I purchased a shaker style router bit set from Sommerfeld tools. The set cuts a 7/32 groove in the rail and style. Checkout my review for some pictures. The set works great.


----------



## bondogaposis (Dec 18, 2011)

I cut the grooves on the table saw in two passes, that way I can dial in the exact thickness of the plywood panel.


----------



## cabmaker (Sep 16, 2010)

On the shaper… i substitute a 5 mm cutter for the 1/4.

Works well on most import plus.


----------



## mdennisusa1 (Jul 3, 2012)

Hey thanks for the quick reply guys. I don't have a shaper but the other two options are very doable. Thanks.


----------



## Pezking7p (Nov 17, 2013)

I have a frued shaker bit set which has an adjustable slot cutter so you can set it for whatever panel you have. I have also glued the panels and put shims in the back to squeeze the panels to the front of the slot while the glue dries, this way you only see the gap on the back of the doors and no rattle. Maybe not the best option if you're trying to go super high end, but no one will ever notice a 1/32" gap on the back of the door panel.


----------



## skatefriday (May 5, 2014)

I have the Freud two piece tongue and groove bit with adjustable shims, BUT it won't go to 7/32".

CMT makes an undersized router bit, but you still have the tongue problem.

I ended up just finding a source of true 1/4" veneered MDF. You won't likely find this
at any of the big box retailers. Find a local hardwood plywood source and explain your
problem. They'll be able to to tell you whether or not their stock is undersized.


----------



## rwe2156 (May 7, 2014)

As usual, Bondo +++++.

Forget the router bit, read my signature!!


----------



## RogerM (Oct 31, 2011)

Panel rattle can be eliminated by rubber "space balls" from Rockler (http://www.rockler.com/space-balls-raised-panel-door-spacers). You can also use soda straws cut into various lengths and put them in the rail and style grooves. These solutions will eliminate your rattle. A 1/32" gap between the panels and the slots will not be noticeable.


----------



## BurlyBob (Mar 13, 2012)

Never overlook silicon caulk!


----------



## barada83 (Feb 25, 2015)

Building a cabinet set currently and have some matching rail and stile sets from infinity tools.

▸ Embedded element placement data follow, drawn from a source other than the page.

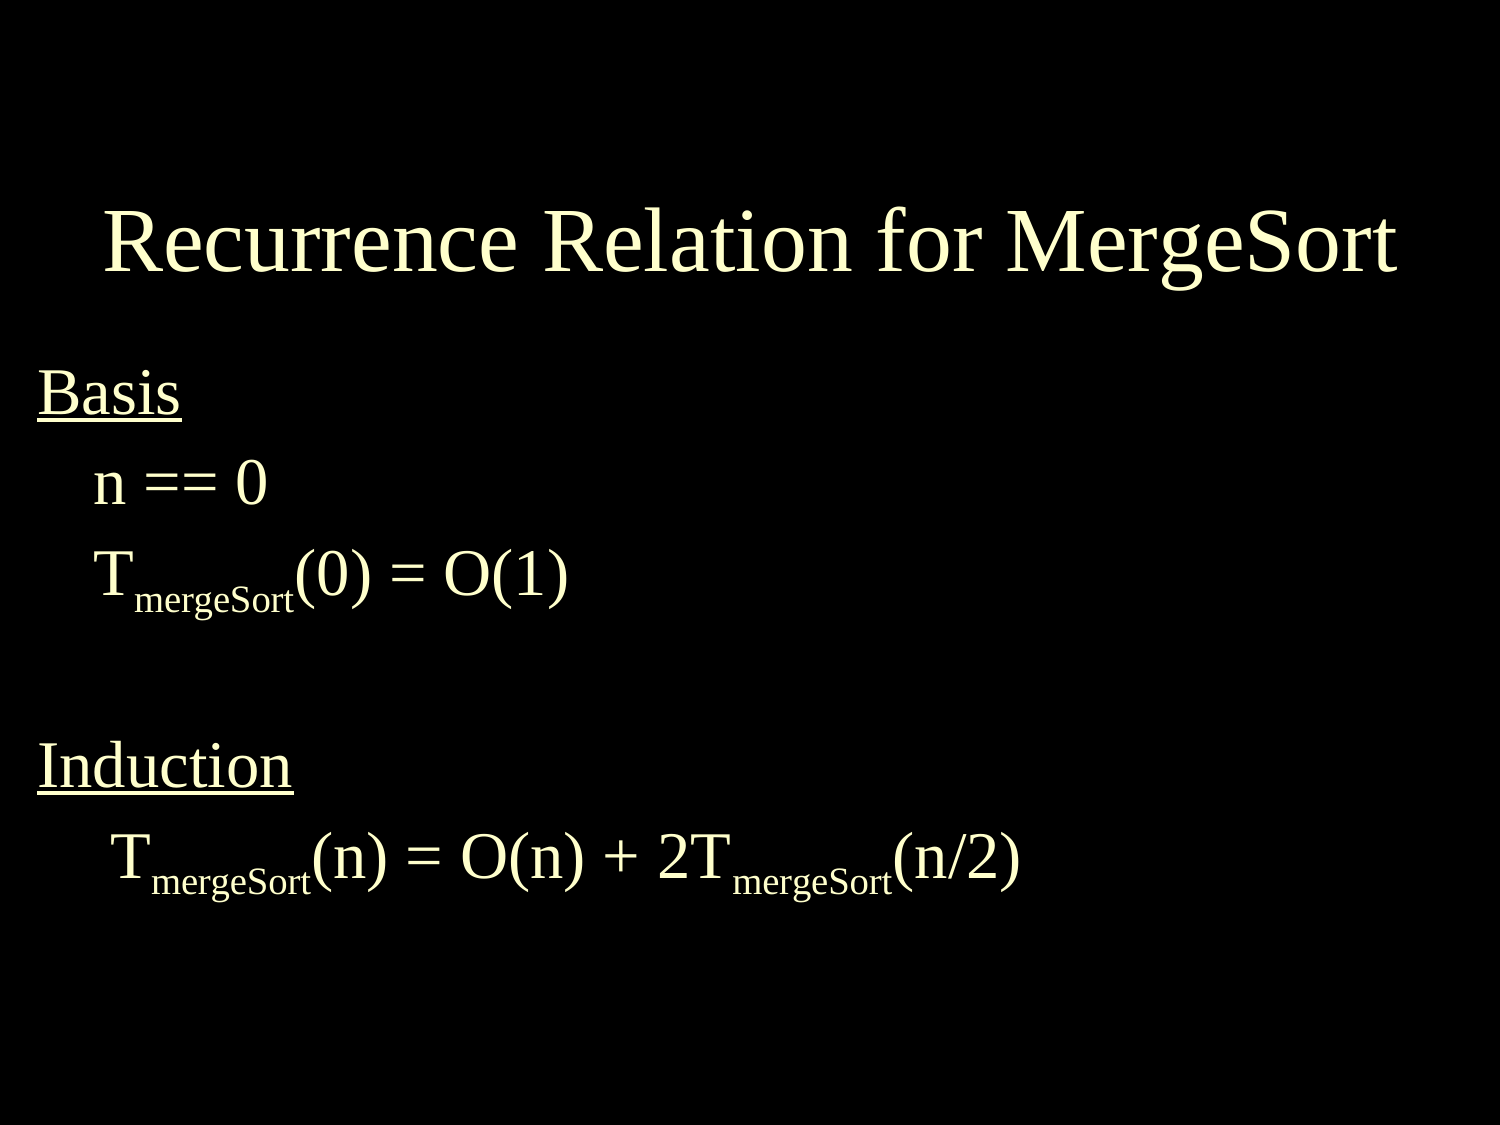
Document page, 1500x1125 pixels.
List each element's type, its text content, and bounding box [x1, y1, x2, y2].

title Recurrence Relation for MergeSort [22, 145, 1480, 336]
list Basis n == 0 TmergeSort(0) = O(1) Induction TmergeSort(n) = O(n) + 2TmergeSort(n/2) [22, 347, 1482, 1026]
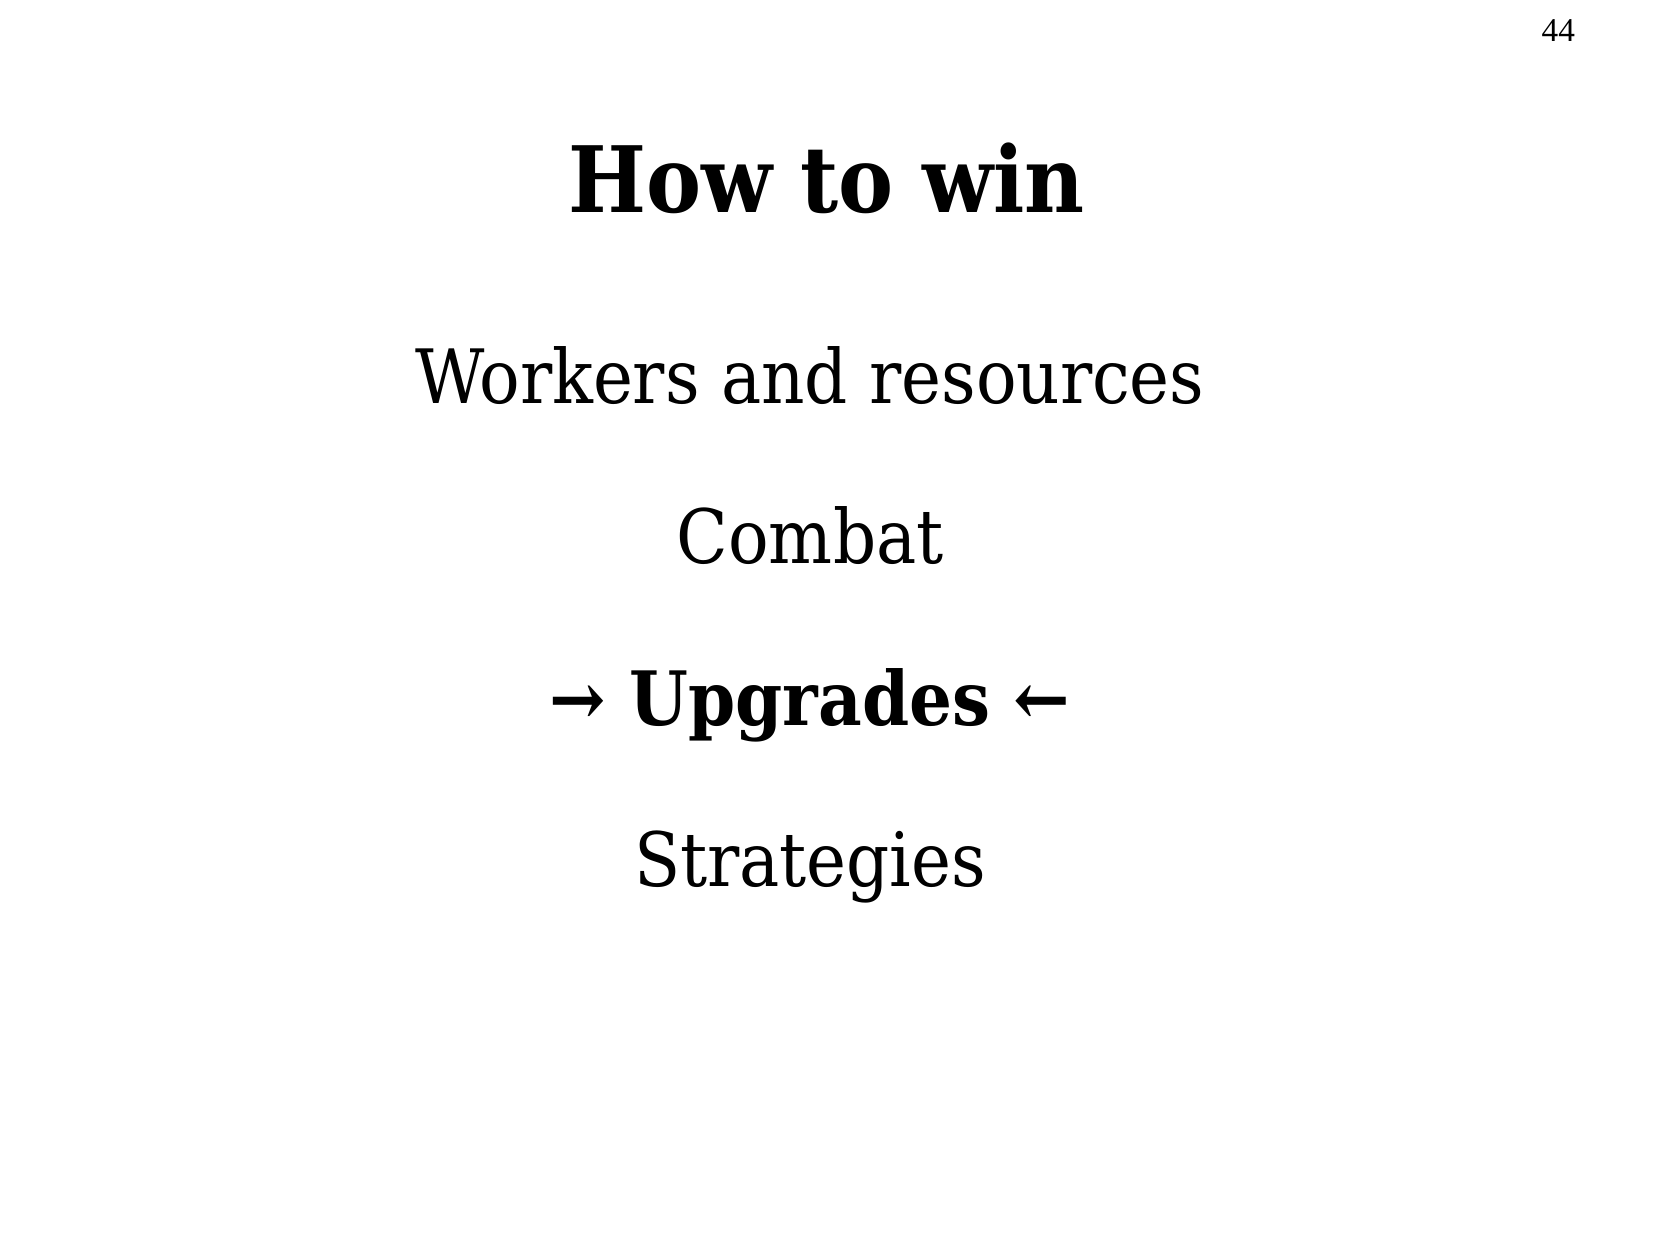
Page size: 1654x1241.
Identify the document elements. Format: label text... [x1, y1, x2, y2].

They have replaceable cutters for less than 1/4" plywood that work very well.


----------



## GerryB (May 1, 2011)

Space Balls!! soft & suishy to fill the extra space!
Google 'em


----------



## Blackie_ (Jul 10, 2011)

As suggested above, I've used them on every door project I've done, they will solve your problem, "space balls"

That or what Burlybob suggested, I never thought about running a line of caulk inside of the dado's then allowing it to dry before putting the panels in.

http://www.amazon.com/Space-Balls-Bag-of-100/dp/B001BLZ688/ref=sr_1_8?ie=UTF8&qid=1432551085&sr=8-8&keywords=space+balls


----------